Budweiser Racing Team Notes of Interest
After a weekend off, Kevin Harvick and the No. 29 Budweiser Chevrolet team travel to Richmond (Va.) International Raceway for Saturday’s Crown Royal presents the Matthew and Daniel Hansen 400.
This weekend the No. 29 Budweiser Chevrolet team will utilize chassis No. 332 from the Richard Childress Racing NASCAR Sprint Cup Series stable. Harvick has raced this car twice so far this year. Earlier this month he drove chassis No. 332 to Victory Lane at Martinsville (Va.) Speedway and in February he finished fourth in the same car at Phoenix International Raceway.
Last year at Richmond, Harvick and the No. 29 team started seventh in the spring race, led one lap and took home a third-place finish. In the fall event at the track, he started 20th and finished ninth.
· In 20 starts at Richmond International Raceway, Harvick has earned one pole award (September 2005), one win (September 2006), five top fives and 13 top-10 finishes. He’s completed 98.6 percent (7,887 of 8,003) total laps and has led 727 laps at the 0.75-mile track. Harvick has an average starting position of 18th and an average finishing position of 12th at Richmond.
· Harvick has scored top-10 finishes in 11 of the last 12 races at Richmond International Raceway. His average finish in that span is 8.6.
· Harvick owns a number of notable loop data statistics at Richmond International Raceway as he enters this weekend’s race: first in laps run in the top 15 (4,425 – 92 percent), first quality passes (379), second in average running position (7.3), second in laps led (680), third in drivers rating (112.1), third in fastest laps run (358), third in average green-flag speed (116.834 mph) and fifth in drivers fastest late in a run.
· Eight races into the 2011 season, Harvick is ranked fourth in the NASCAR Sprint Cup Series driver point standings after earning two wins, four top fives and five top-10 finishes.
Kevin Harvick discusses racing at Richmond International Raceway and the start of the 2011 Sprint Cup season:
There have been seven different winners in the first eight races. Talk about what that says about the level of competition at the Sprint Cup level?
“I think it’s a great sign for the health of the sport to see all the different organizations competitive. Really, since the Chase has started, it’s been so competitive trying to get into those top-10 or 12 spots for the Chase. It seems like from race one to 26, you do everything you can in order to get into one of those spots. Everyone is digging from lap 1 to get everything they can for their teams and sponsors to make it happen.”
Richmond has been a good track for you and your team.

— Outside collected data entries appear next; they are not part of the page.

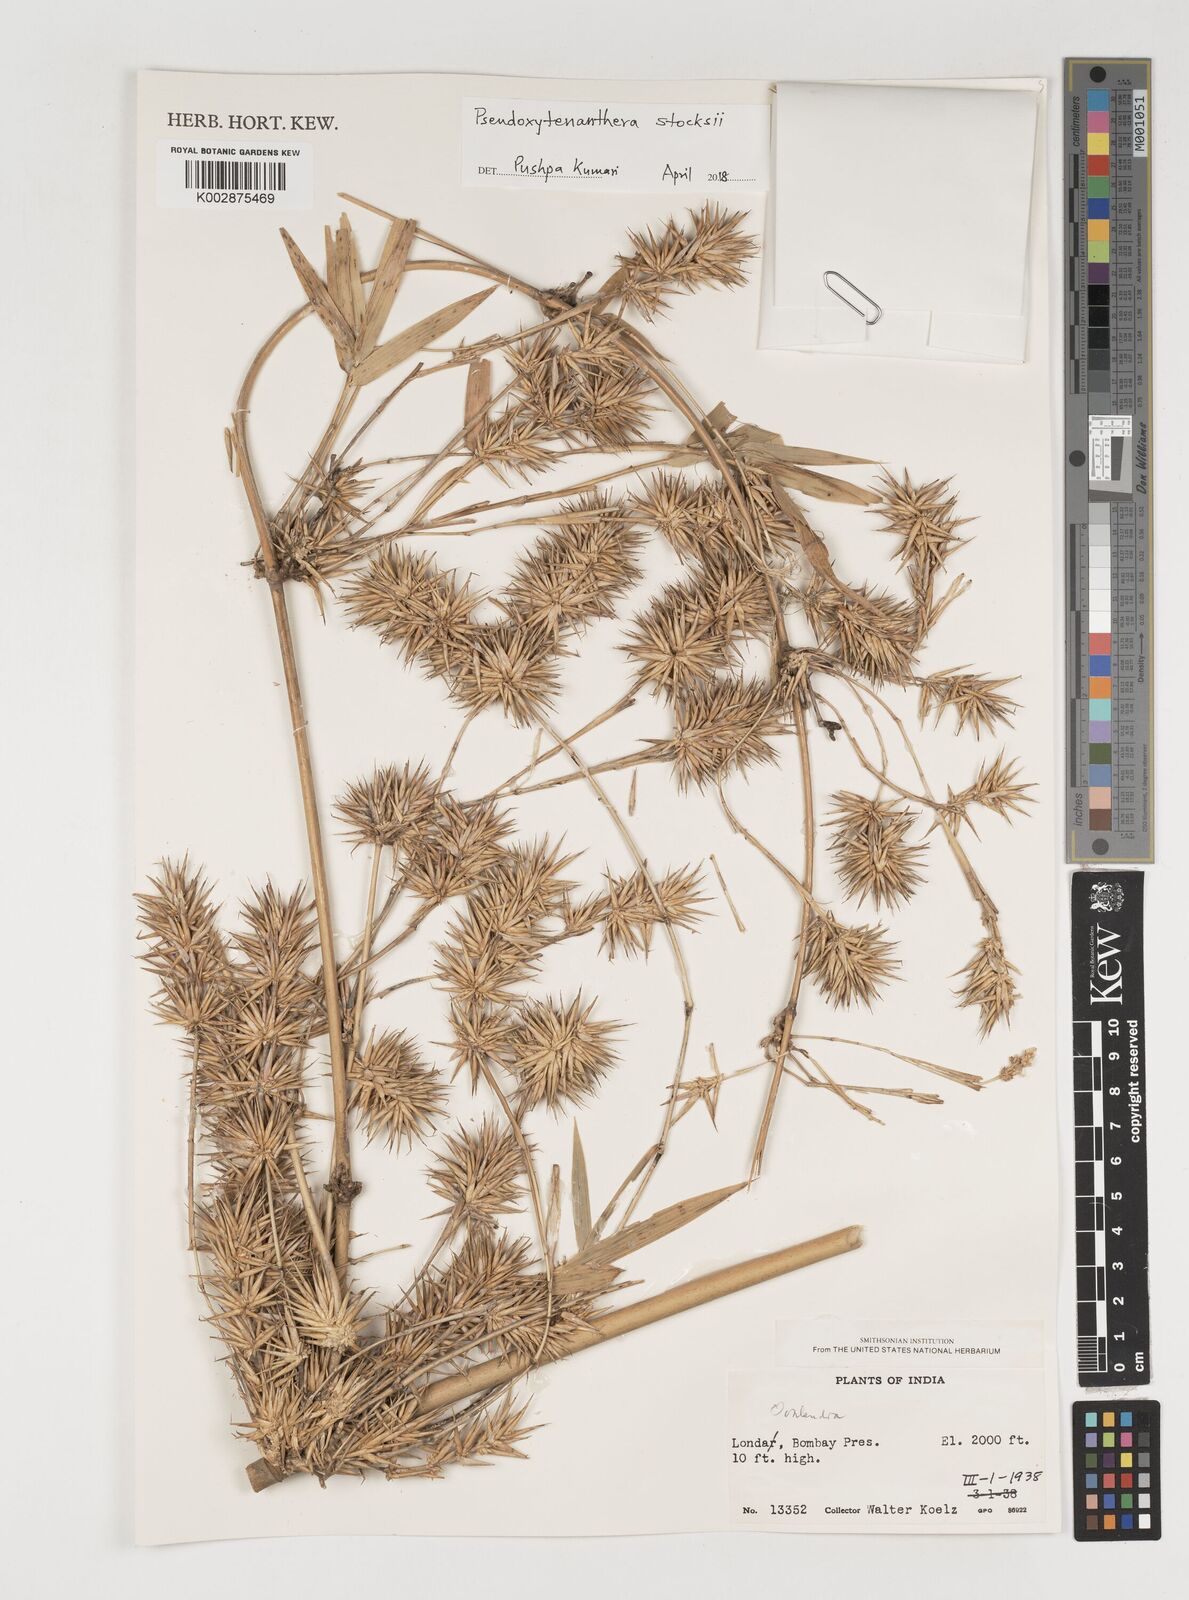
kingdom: Plantae
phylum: Tracheophyta
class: Liliopsida
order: Poales
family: Poaceae
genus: Pseudoxytenanthera
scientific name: Pseudoxytenanthera stocksii
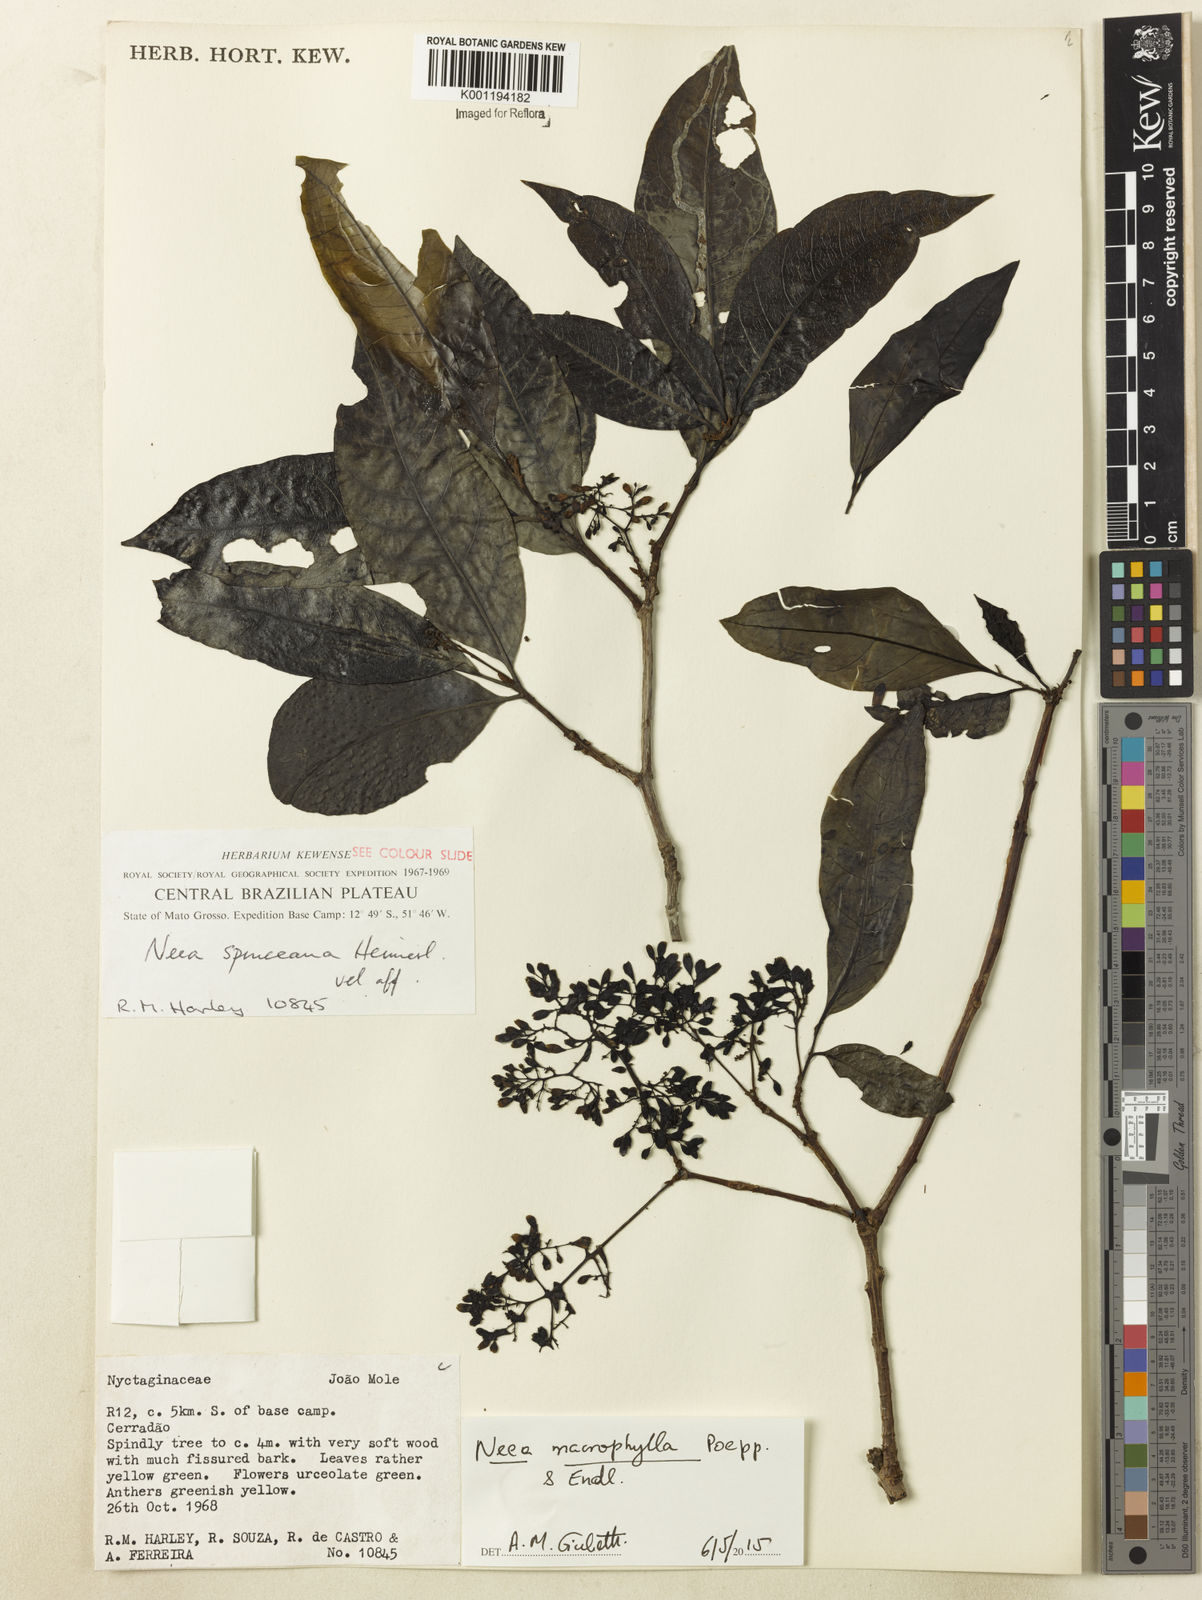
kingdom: Plantae
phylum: Tracheophyta
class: Magnoliopsida
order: Caryophyllales
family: Nyctaginaceae
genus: Neea
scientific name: Neea macrophylla
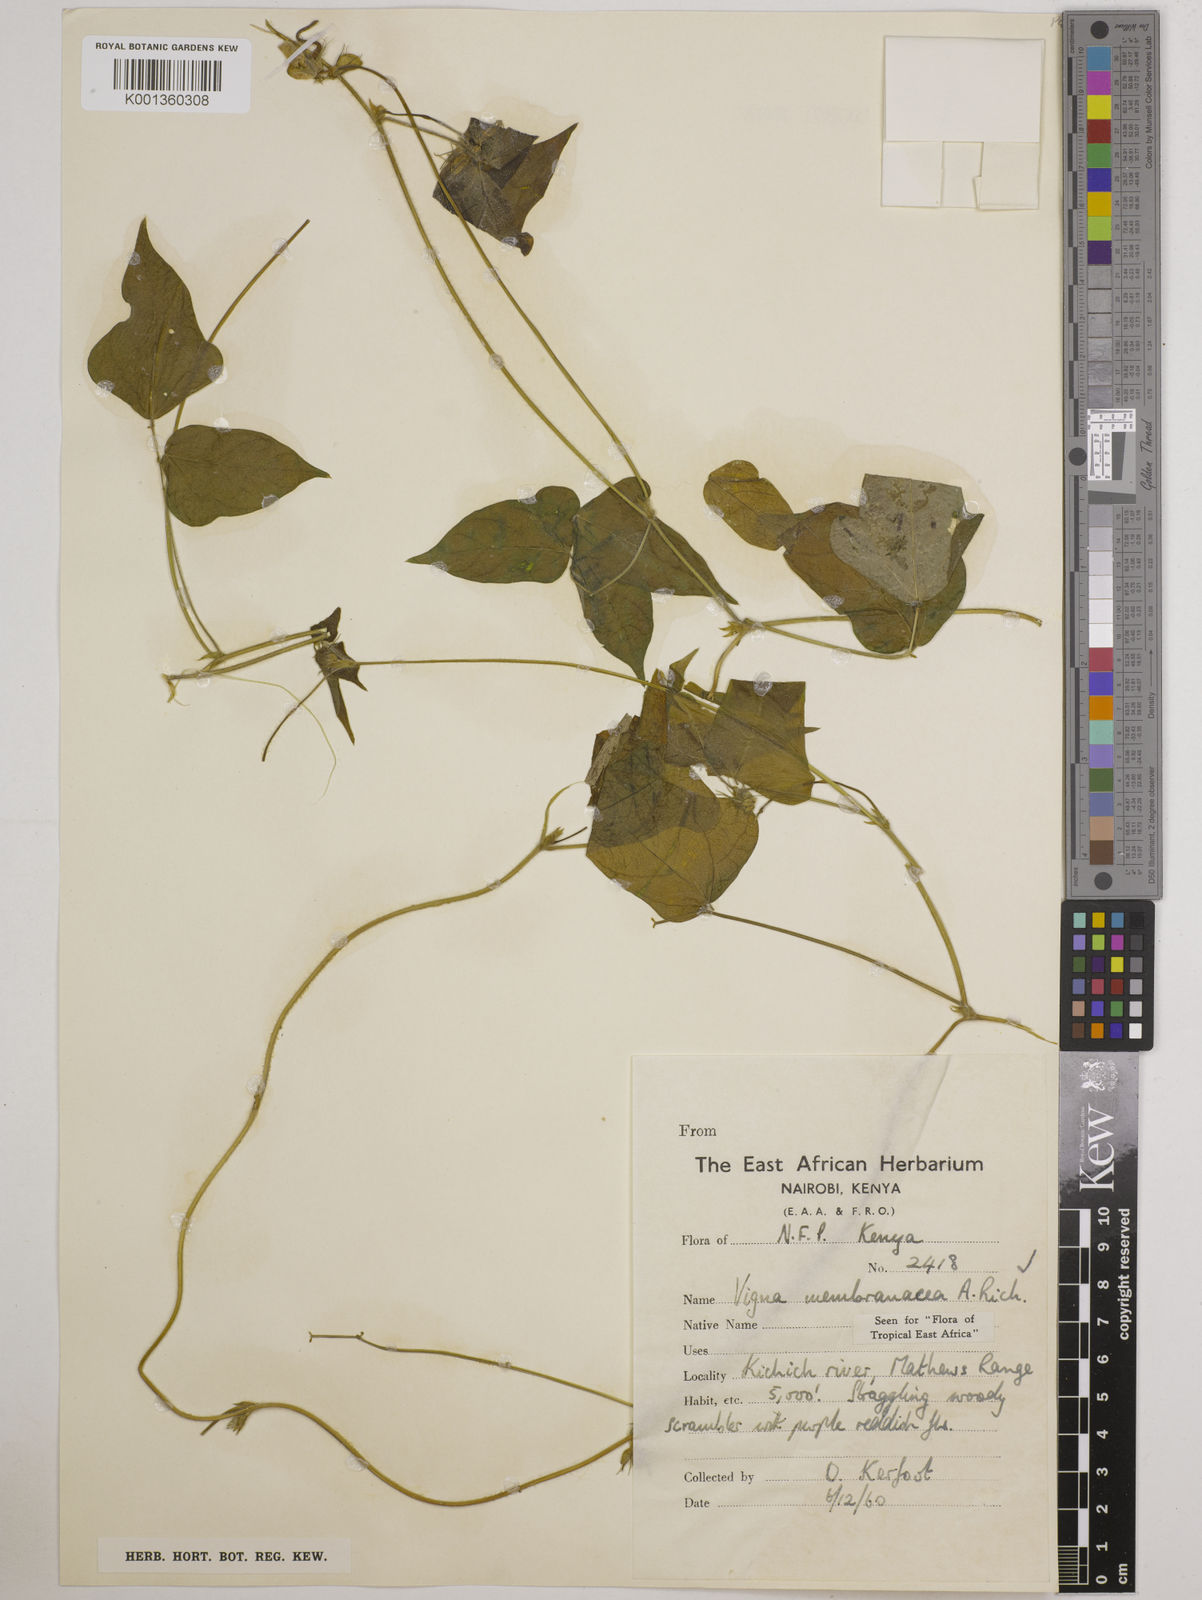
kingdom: Plantae
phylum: Tracheophyta
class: Magnoliopsida
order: Fabales
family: Fabaceae
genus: Vigna
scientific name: Vigna membranacea
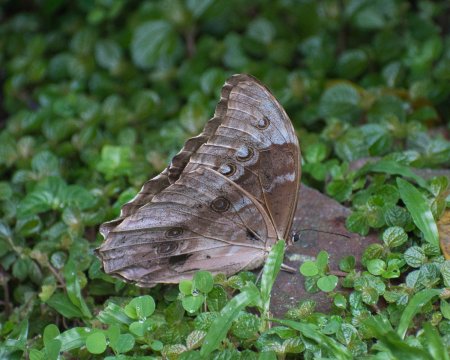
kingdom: Animalia
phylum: Arthropoda
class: Insecta
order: Lepidoptera
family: Nymphalidae
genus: Morpho
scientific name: Morpho menelaus
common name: Menelaus Morpho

“Richmond has probably been our best track on paper in both divisions. We’ve been fortunate to win some races there. We look at that place as if we’re having a bad start, that at least when we go to Richmond, we expect a top 10 out of the car. If everything is running well, you expect to be competitive and running up front.”
Talk about why you think you’ve performed so well at Richmond.
“When I was growing up, we spent a lot of time at Phoenix racing and really from day one we’ve always been successful on the flatter type race tracks through the years. Richmond has been a very good race track for us. I think it’s just kind of how I was brought up. We just adapted well right off the bat to those types of race tracks.”